Penatalaksanaan 1. Menghindari stimulus/faktor pencetus 2. Pengobatan simptomatis, dengan dekongestan oral, cuci hidung dengan larutan fisiologis, kauterisasi konka hipertrofi dengan larutan AgNO3 25% atau triklor-asetat, kortikosteroid topikal. 3. Operasi, dengan cara bedah beku, elektrokauter, atau konkotomi parsial konka inferior. 4. Neuroektomi saraf vidianus, yaitu dengan melakukan pemotongan pada saraf vidianus, bila dengan cara di atas tidak memberikan hasil optimal. Komplikasi yang dapat di timbulkan dari tindakan ini seperti sinusitis, diplopia, kebutaan, lakrimasi, neuralgia atau anastesi infraorbita dan palatum.

Perbedaan Rinitis Alergi dan Rinitis Vasomotor

1. Rinitis alergi merupakan penyakit inflamasi yang disebabkan oleh reaksi alergi pada pasien atopi yang sebelumnya sudah tersensitasi dengan alergen yang sama. Rinitis vasomotor merupakan suatu keadaan idiopatik yang didiagnosis tanpa adanya infeksi, alergi, eosinophilia, perubahan hormonal dan pajanan obat. 2. Rinitis alergi lebih sering disebabkan oleh alergen inhalan yang masuk dengan udara pernapasan dan dipengaruhi oleh iritasi faktor non spesifik dapat memperberat gejala seperti asap rokok, bau yang merangsang, perubahan cuaca dan kelembaban udara yang tinggi. Rinitis vasomotor akibat disfungsi saraf otonom berupa bertambahnya aktivitas sistem parasimpatis dan sering dicetuskan oleh berbagai rangsangan non-spesifik, seperti asap/rokok, bau yang menyengat, parfum, minuman beralkohol, makanan pedas, udara dingin, pendingin dan pemanas ruangan,, perubahan kelembaban, perubahan suhu luar, kelelahan dan stress/emosi. 3. Gejala rinitis alergi berupa : 1) bersin-bersin berulang, terutama pada pagi hari atau bila terdapat kontak dengan sejumlah besar debu, rinore yang encer dan banyak, hidung tersumbat,; 2) pemeriksaan rinoskopi anterior didapatkan mukosa edema, basah, berwarna pucat atau livid disertai dengan sekret encer yang banyak, bila gejala persisten, mukosa inferior akan tampak hipertrofi ; 3) IgE spesifik meningkat.
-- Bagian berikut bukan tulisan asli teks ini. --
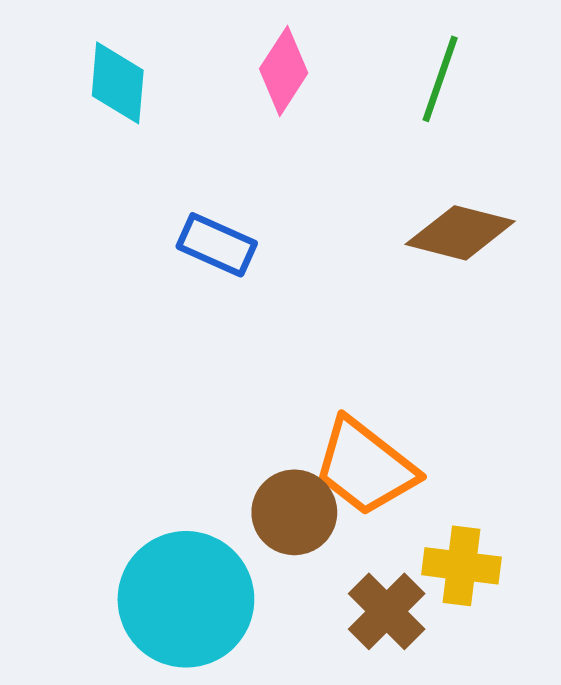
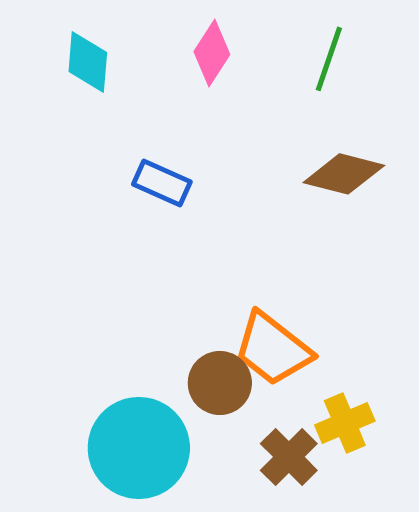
yellow cross: (462, 566) -> (345, 423), turned -30

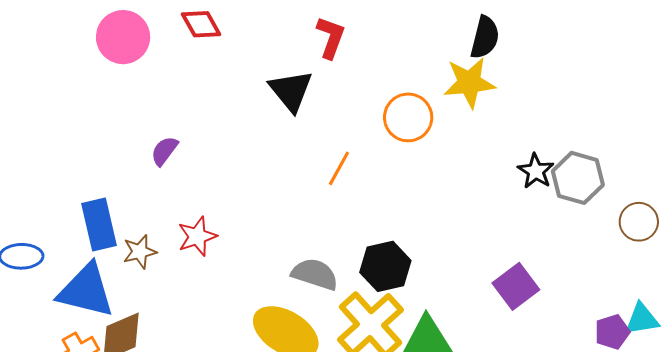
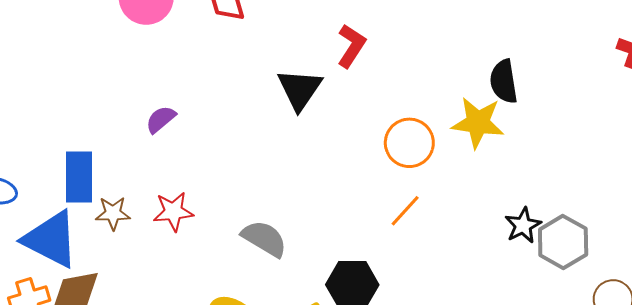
black semicircle: (485, 37) -> (504, 81), turned 144
orange line: (339, 168) -> (405, 211), moved
gray semicircle: (315, 274) -> (264, 239), moved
Gejala rinitis vasomotor berupa : 1) hidung tersumbat bergantian kanan dan kiri, rinore mukoid atau serosa, gejala memburuk pada pagi hari waktu bangun tidur ; 2) pemeriksaan rinoskopi anterior tampak gambaran khas berupa edema mukosa hidung, konka berwarna merah gelap atau merah tua, permukaan konka dapat licin atau berbenjol-benjol (hipertrofi), rongga hidung terdapat sekret mukoid ; 3) IgE spesifik normal.

DAFTAR PUSTAKA

1. Irawati N, Kasakeyan E, Rusmono N. Rinitis Alergi. Dalam : Soepardi

EA, Iskandar N, Bashiruddin J, Restuti RD. Buku Ajar Ilmu Kesehatan Telinga Hidung Tenggorok Kepala & Leher 6th ed. Jakarta : Balai Penerbit FK-UI, 2009 : 128-33.
2. Irawati N, Poerbonegoro NL, Kasakeyan E. Rinitis Vasomotor. Dalam :

Soepardi EA, Iskandar N, Bashiruddin J, Restuti RD. Buku Ajar Ilmu Kesehatan Telinga Hidung Tenggorok Kepala & Leher 6th ed. Jakarta : Balai Penerbit FK-UI, 2009 : 135-6.